Middlesex – Jeffrey Eugenides
Released: September 16th 2003 by Picador (first published 2002)
Genre(s): Contemporary
Time on TBR Pile: About FIVE years!
“I was born twice: first, as a baby girl, on a remarkably smogless Detroit day of January 1960; and then again, as a teenage boy, in an emergency room near Petoskey, Michigan, in August of 1974. . . My birth certificate lists my name as Calliope Helen Stephanides. My most recent driver’s license…records my first name simply as Cal.”
So begins the breathtaking story of Calliope Stephanides and three generations of the Greek-American Stephanides family who travel from a tiny village overlooking Mount Olympus in Asia Minor to Prohibition-era Detroit, witnessing its glory days as the Motor City, and the race riots of 1967, before they move out to the tree-lined streets of suburban Grosse Pointe, Michigan. To understand why Calliope is not like other girls, she has to uncover a guilty family secret and the astonishing genetic history that turns Callie into Cal, one of the most audacious and wondrous narrators in contemporary fiction.
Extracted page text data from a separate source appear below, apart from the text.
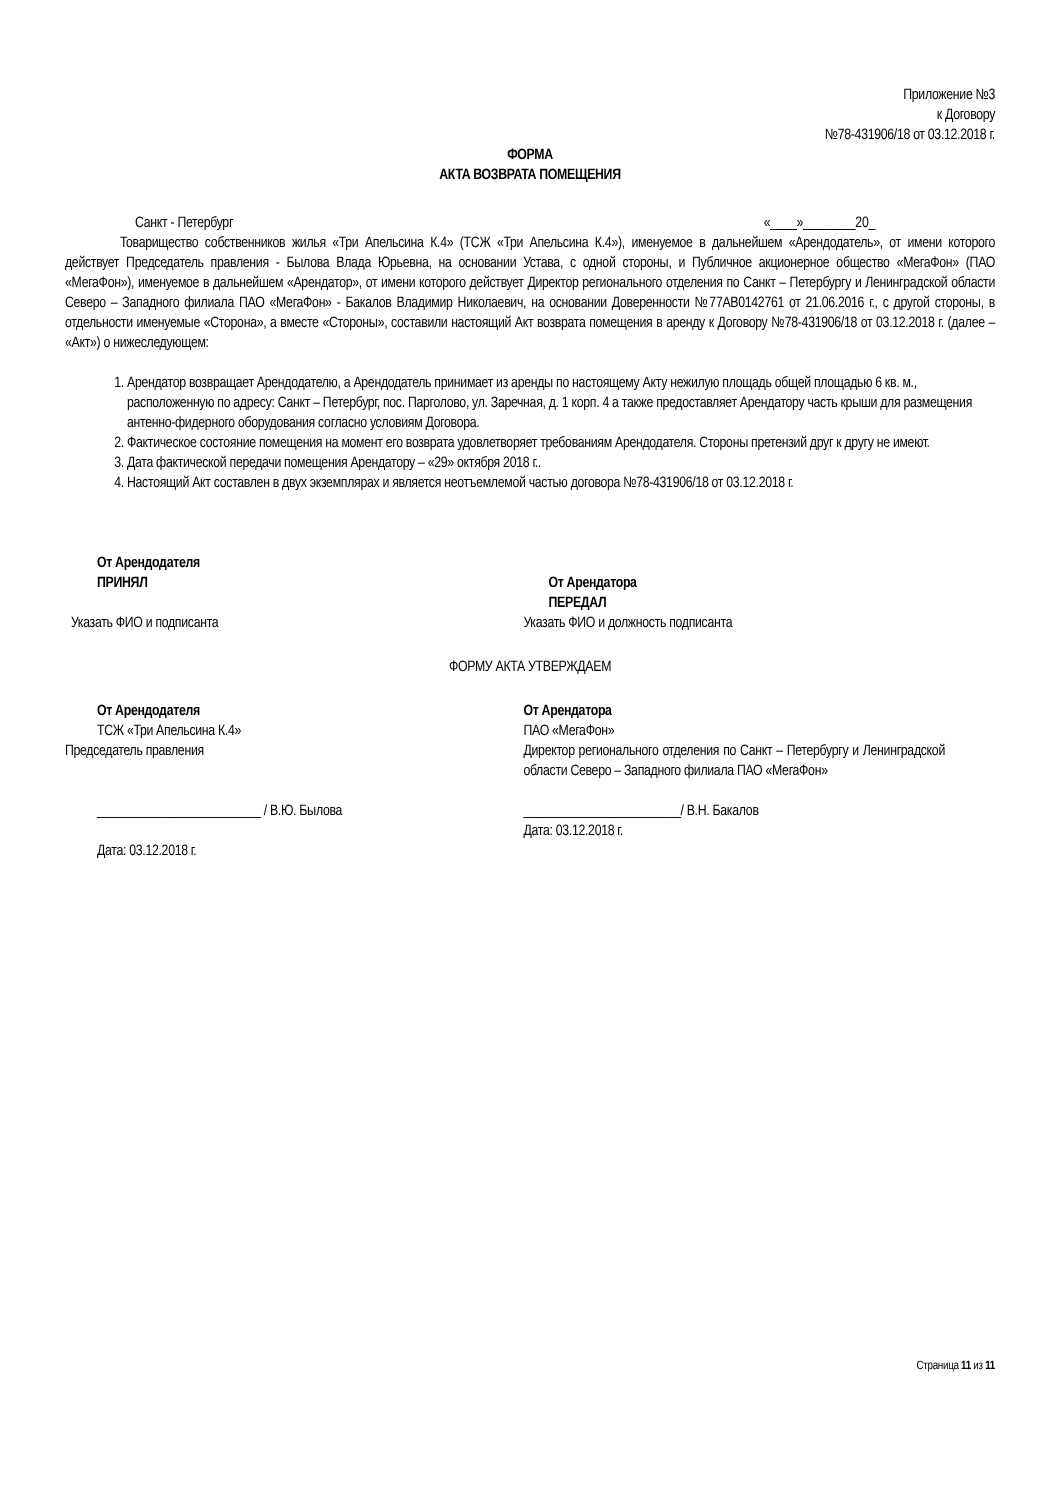Приложение №3
к Договору
№78-431906/18 от 03.12.2018 г.
ФОРМА
АКТА ВОЗВРАТА ПОМЕЩЕНИЯ
Санкт - Петербург «____»________20_
Товарищество собственников жилья «Три Апельсина К.4» (ТСЖ «Три Апельсина К.4»), именуемое в дальнейшем «Арендодатель», от имени которого действует Председатель правления - Былова Влада Юрьевна, на основании Устава, с одной стороны, и Публичное акционерное общество «МегаФон» (ПАО «МегаФон»), именуемое в дальнейшем «Арендатор», от имени которого действует Директор регионального отделения по Санкт – Петербургу и Ленинградской области Северо – Западного филиала ПАО «МегаФон» - Бакалов Владимир Николаевич, на основании Доверенности №77АВ0142761 от 21.06.2016 г., с другой стороны, в отдельности именуемые «Сторона», а вместе «Стороны», составили настоящий Акт возврата помещения в аренду к Договору №78-431906/18 от 03.12.2018 г. (далее – «Акт») о нижеследующем:
1. Арендатор возвращает Арендодателю, а Арендодатель принимает из аренды по настоящему Акту нежилую площадь общей площадью 6 кв. м., расположенную по адресу: Санкт – Петербург, пос. Парголово, ул. Заречная, д. 1 корп. 4 а также предоставляет Арендатору часть крыши для размещения антенно-фидерного оборудования согласно условиям Договора.
2. Фактическое состояние помещения на момент его возврата удовлетворяет требованиям Арендодателя. Стороны претензий друг к другу не имеют.
3. Дата фактической передачи помещения Арендатору – «29» октября 2018 г..
4. Настоящий Акт составлен в двух экземплярах и является неотъемлемой частью договора №78-431906/18 от 03.12.2018 г.
От Арендодателя
ПРИНЯЛ
Указать ФИО и подписанта
От Арендатора
ПЕРЕДАЛ
Указать ФИО и должность подписанта
ФОРМУ АКТА УТВЕРЖДАЕМ
От Арендодателя
ТСЖ «Три Апельсина К.4»
Председатель правления
_________________________ / В.Ю. Былова
Дата: 03.12.2018 г.
От Арендатора
ПАО «МегаФон»
Директор регионального отделения по Санкт – Петербургу и Ленинградской области Северо – Западного филиала ПАО «МегаФон»
________________________/ В.Н. Бакалов
Дата: 03.12.2018 г.
Страница 11 из 11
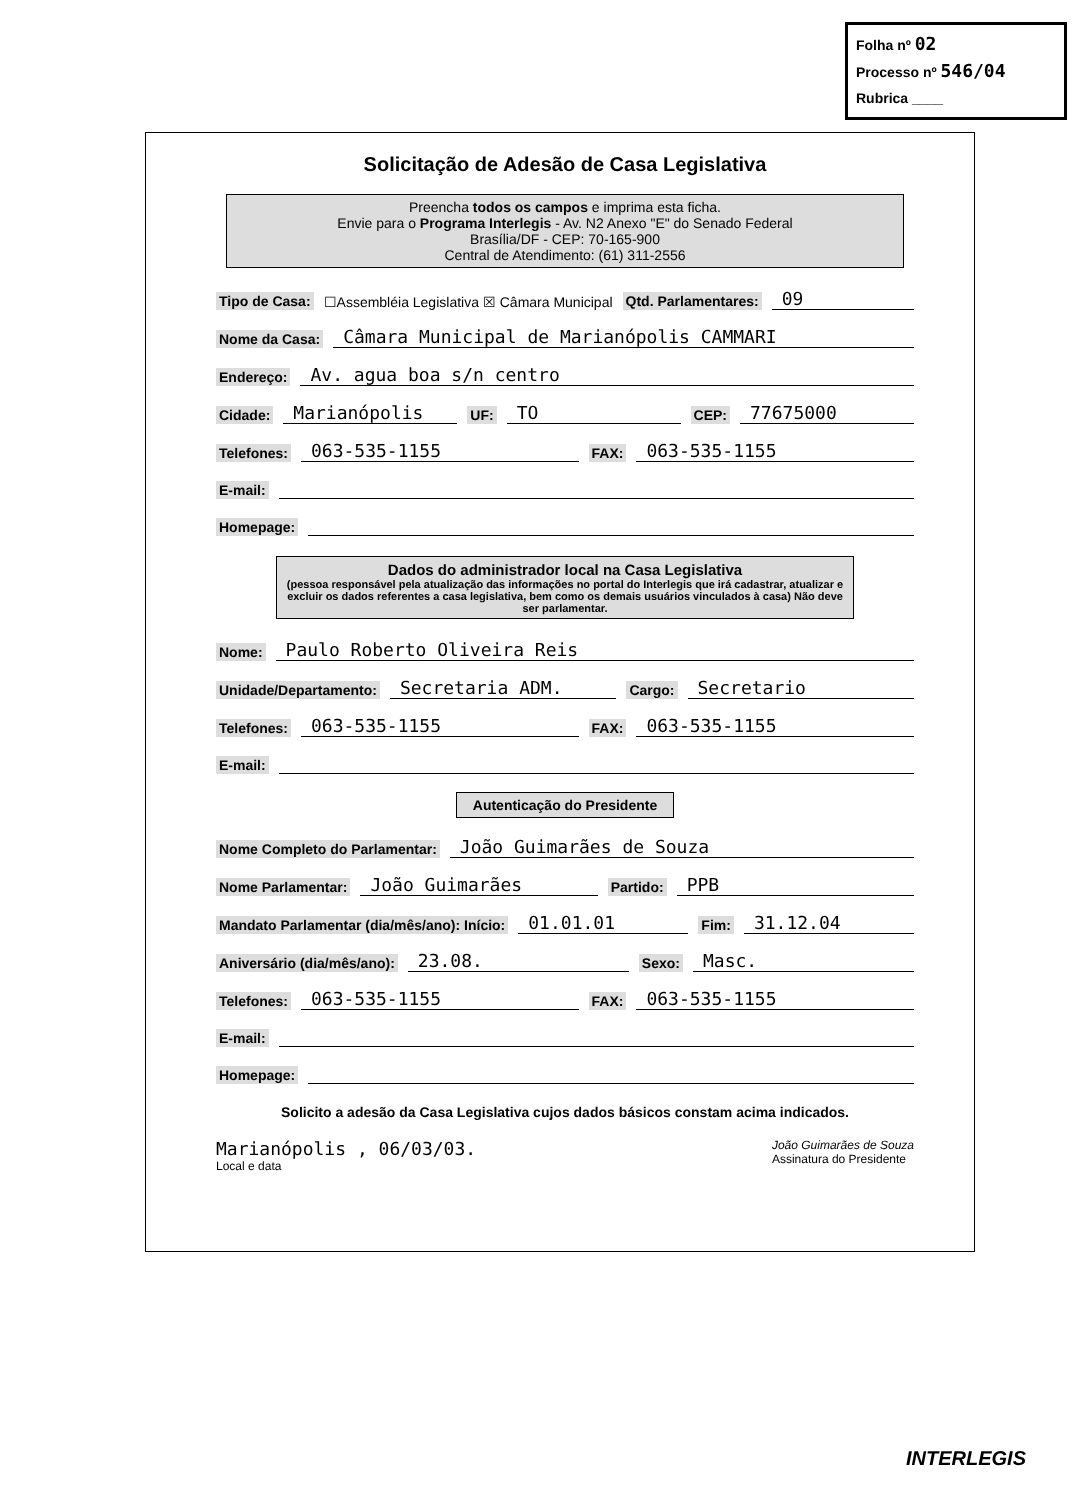Folha nº 02
Processo nº 546/04
Rubrica ____
Solicitação de Adesão de Casa Legislativa
Preencha todos os campos e imprima esta ficha.
Envie para o Programa Interlegis - Av. N2 Anexo "E" do Senado Federal
Brasília/DF - CEP: 70-165-900
Central de Atendimento: (61) 311-2556
Tipo de Casa: ☐Assembléia Legislativa ☒ Câmara Municipal Qtd. Parlamentares: 09
Nome da Casa: Câmara Municipal de Marianópolis CAMMARI
Endereço: Av. agua boa s/n centro
Cidade: Marianópolis UF: TO CEP: 77675000
Telefones: 063-535-1155 FAX: 063-535-1155
E-mail:
Homepage:
Dados do administrador local na Casa Legislativa
(pessoa responsável pela atualização das informações no portal do Interlegis que irá cadastrar, atualizar e excluir os dados referentes a casa legislativa, bem como os demais usuários vinculados à casa) Não deve ser parlamentar.
Nome: Paulo Roberto Oliveira Reis
Unidade/Departamento: Secretaria ADM. Cargo: Secretario
Telefones: 063-535-1155 FAX: 063-535-1155
E-mail:
Autenticação do Presidente
Nome Completo do Parlamentar: João Guimarães de Souza
Nome Parlamentar: João Guimarães Partido: PPB
Mandato Parlamentar (dia/mês/ano): Início: 01.01.01 Fim: 31.12.04
Aniversário (dia/mês/ano): 23.08. Sexo: Masc.
Telefones: 063-535-1155 FAX: 063-535-1155
E-mail:
Homepage:
Solicito a adesão da Casa Legislativa cujos dados básicos constam acima indicados.
Marianópolis , 06/03/03.
Local e data
João Guimarães de Souza
Assinatura do Presidente
INTERLEGIS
Lyrical and thrilling, Middlesex is an exhilarating reinvention of the American epic.
Godmother – Caroline Turgeon
Released: 2009
Genre(s): YA; Fairy Tale Retellings
Time on TBR Pile: 5 months
Lil is an old woman who spends her days shelving rare books in a tiny Manhattan bookstore and lonely nights at home in her apartment. But Lil has an intriguing secret. Tucked and bound behind her back are white feathery wings–the only key to who she once was: the fairy godmother responsible for getting Cinderella to the ball to unite with her Prince Charming.
But on that fateful night, something went terribly and beautifully wrong. Lil allowed herself the unthinkable: to feel the emotions of human beings and fall in love with the prince herself, going to the ball in place of Cinderella in her exquisitely gorgeous human guise. For her unforgivable mistake, she was banished to live among humans, far from her fairy sisters and their magical underwater world. But then one day she meets Veronica–a young, fair-skinned, flame-haired East Village beauty with a love of all things vintage and a penchant for falling in love with the wrong men–and suddenly it becomes clear to Lil that she’s been given a chance at redemption. If she can find a soul mate for Veronica, she may right her wrong and return to the fairy world she so deeply longs for. . . .
The Little White Horse – Elizabeth Goudge
Released: December 31st 2001 by Puffin (first published 1946)
Genre(s): Classics; Children’s Fiction
Time on TBR Pile: About 1 year
A new-fashioned story that is as wonderful as the best fairy tales
When orphaned young Maria Merryweather arrives at Moonacre Manor, she feels as if she’s entered Paradise. Her new guardian, her uncle Sir Benjamin, is kind and funny; the Manor itself feels like home right away; and every person and animal she meets is like an old friend. But there is something incredibly sad beneath all of this beauty and comfort—a tragedy that happened years ago, shadowing Moonacre Manor and the town around it—and Maria is determined to learn about it, change it, and give her own life story a happy ending. But what can one solitary girl do?